[Saved entries]
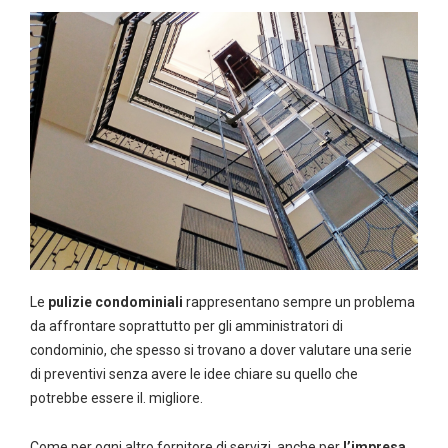
Le
pulizie condominiali
rappresentano sempre un problema
da affrontare soprattutto per gli amministratori di
condominio, che spesso si trovano a dover valutare una serie
di preventivi senza avere le idee chiare su quello che
potrebbe essere il. migliore.
Come per ogni altro fornitore di servizi, anche per
l’impresa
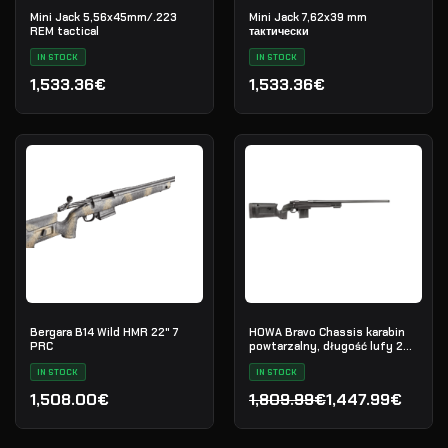
Mini Jack 5,56x45mm/.223
Mini Jack 7,62x39 mm
REM tactical
тактически
IN STOCK
IN STOCK
1,533.36€
1,533.36€
Bergara B14 Wild HMR 22" 7
HOWA Bravo Chassis karabin
PRC
powtarzalny, długość lufy 26",
kal. 6.5 Creedmoor
IN STOCK
IN STOCK
1,508.00€
1,809.99€
1,447.99€
Pierwotna cena wynosiła:
Aktualna cena wynosi: 1,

> **Instructions to follow**:
Set down, word for word, the line that holds "Come per ogni" and all lines after it to the end of the entries above, but not the pictures.

> **Exercise output**:
Come per ogni altro fornitore di servizi, anche per
l’impresa
Mini Jack 5,56x45mm/.223
Mini Jack 7,62x39 mm
REM tactical
тактически
IN STOCK
IN STOCK
1,533.36€
1,533.36€
Bergara B14 Wild HMR 22" 7
HOWA Bravo Chassis karabin
PRC
powtarzalny, długość lufy 26",
kal. 6.5 Creedmoor
IN STOCK
IN STOCK
1,508.00€
1,809.99€
1,447.99€
Pierwotna cena wynosiła:
Aktualna cena wynosi: 1,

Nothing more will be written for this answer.